Let's Encrypt 泛域名证书

4 min read Updated

背景与目标

本文围绕“怎么使用letsencrypt申请泛域名证书”展开,整理可直接复用的步骤、原理说明与排查经验。

核心内容

主题 1. 怎么使用letsencrypt申请泛域名证书

要使用 Let’s Encrypt 申请泛域名证书,你可以按照以下步骤操作:

1. 安装 Certbot

Certbot 是 Let’s Encrypt 推荐的工具,能够自动化申请和续期证书。首先,确保你已经安装了 Certbot。不同的操作系统安装方法有所不同,下面是一些常见的安装方法。

在 Ubuntu 上安装 Certbot:

sudo apt update
sudo apt install certbot

在 CentOS/RHEL 上安装 Certbot:

sudo yum install epel-release
sudo yum install certbot

2. 使用 DNS-01 持有权验证方式

Let’s Encrypt 目前不直接支持泛域名证书的 HTTP-01 持有权验证方式。因此,你必须使用 DNS-01 持有权验证方式来证明你对该域名的控制权。DNS-01 验证通过修改 DNS 记录来完成。

你需要为你的域名提供一个 _acme-challenge 的 DNS TXT 记录。

申请泛域名证书的命令:

sudo certbot certonly --dns-<dns_provider> -d "*.example.com" -d "example.com"
  • --dns-<dns_provider>:替换为你使用的 DNS 提供商插件。例如,如果你使用 Cloudflare,则是 --dns-cloudflare。Certbot 提供了许多不同的插件,具体取决于你使用的 DNS 服务商。
  • -d "*.example.com":指定你要申请的泛域名证书,这里是 *.example.com,代表所有 example.com 子域名。
  • -d "example.com":还包括根域名 example.com

3. 配置 DNS 插件

Certbot 支持多种 DNS 插件,允许你自动修改 DNS 记录来进行验证。具体的配置方法会根据你使用的 DNS 提供商而不同。例如,对于 Cloudflare,你需要配置 API 密钥来自动创建 DNS 记录。

以 Cloudflare 为例:

  1. 获取 Cloudflare 的 API 密钥。
  2. 创建一个配置文件,例如 ~/.cloudflare.cfg,并写入以下内容:
    dns_cloudflare_email = YOUR_CLOUDFLARE_EMAIL
    dns_cloudflare_api_key = YOUR_CLOUDFLARE_API_KEY
  1. 运行 Certbot 命令时,指定使用 Cloudflare 插件:
    sudo certbot certonly --dns-cloudflare -d "*.example.com" -d "example.com"

4. 完成 DNS 验证

Certbot 会要求你创建一个 DNS TXT 记录,类似于以下内容:

_acme-challenge.example.com. 3600 IN TXT "XXXXXXXXXXXXXXXXXXXXXXXXXXXXXXXXXXXXXX"

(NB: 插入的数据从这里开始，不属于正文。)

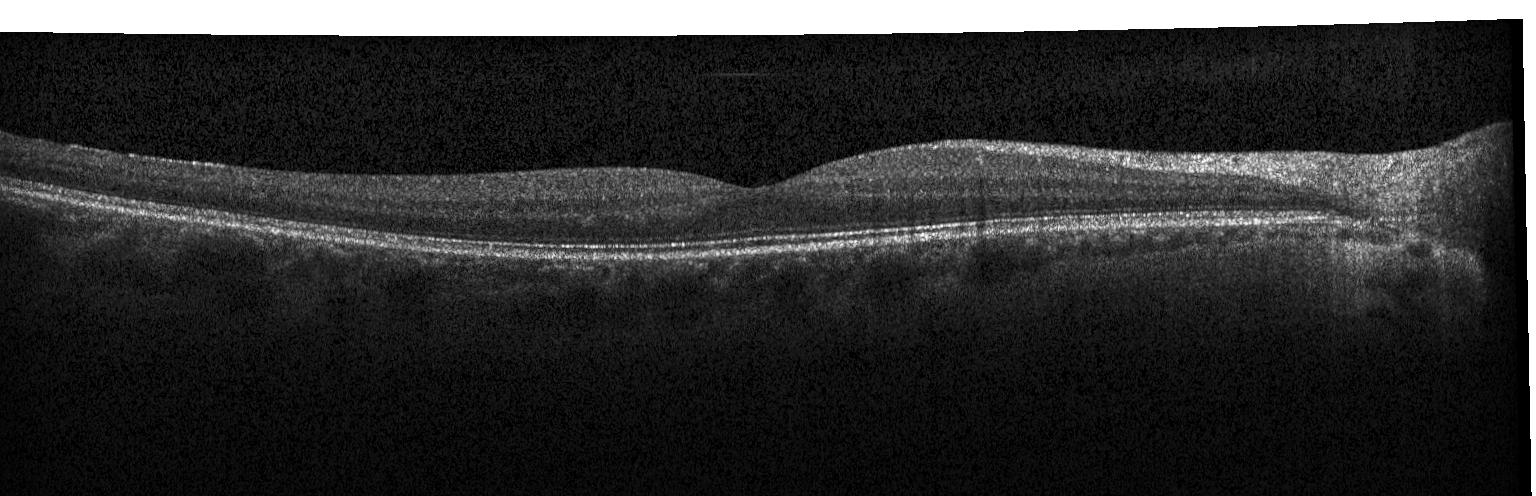

OCT B-scan showing no choroidal neovascularization, diabetic macular edema, or drusen.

根据 DNS 提供商的不同,你需要登录到你的 DNS 管理界面,添加该 TXT 记录,然后等待 DNS 传播生效。

5. 完成证书申请

完成 DNS 记录验证后,Certbot 会验证 DNS 记录并为你生成证书。你可以在以下目录找到证书和密钥:

  • 证书:/etc/letsencrypt/live/example.com/fullchain.pem
  • 私钥:/etc/letsencrypt/live/example.com/privkey.pem

6. 配置 Web 服务器

将证书和私钥配置到你的 Web 服务器(例如 Nginx 或 Apache)中,使其支持 HTTPS。

以 Nginx 为例:

在 Nginx 配置文件中,你可以像这样配置 SSL:

server {
    listen 443 ssl;
    server_name example.com *.example.com;

    ssl_certificate /etc/letsencrypt/live/example.com/fullchain.pem;
    ssl_certificate_key /etc/letsencrypt/live/example.com/privkey.pem;

    # 其他配置...
}

7. 设置自动续期

Let’s Encrypt 证书的有效期是 90 天,因此你需要设置自动续期。Certbot 默认会创建一个定时任务(cron job)来自动续期证书。你可以通过以下命令测试自动续期:

sudo certbot renew --dry-run

如果一切正常,你的证书将自动续期。

这些步骤可以帮助你使用 Let’s Encrypt 获取和配置泛域名证书。记得根据你的具体 DNS 提供商来选择正确的插件,并配置相应的 API 密钥。

Powered by ChatGPT Exporter

实施与验证清单

  1. 执行前先确认环境、版本和依赖与文中前置条件一致。
  2. 涉及系统级变更时,先备份关键配置或创建快照。
  3. 完成操作后按验证步骤确认结果,再执行清理或覆盖动作。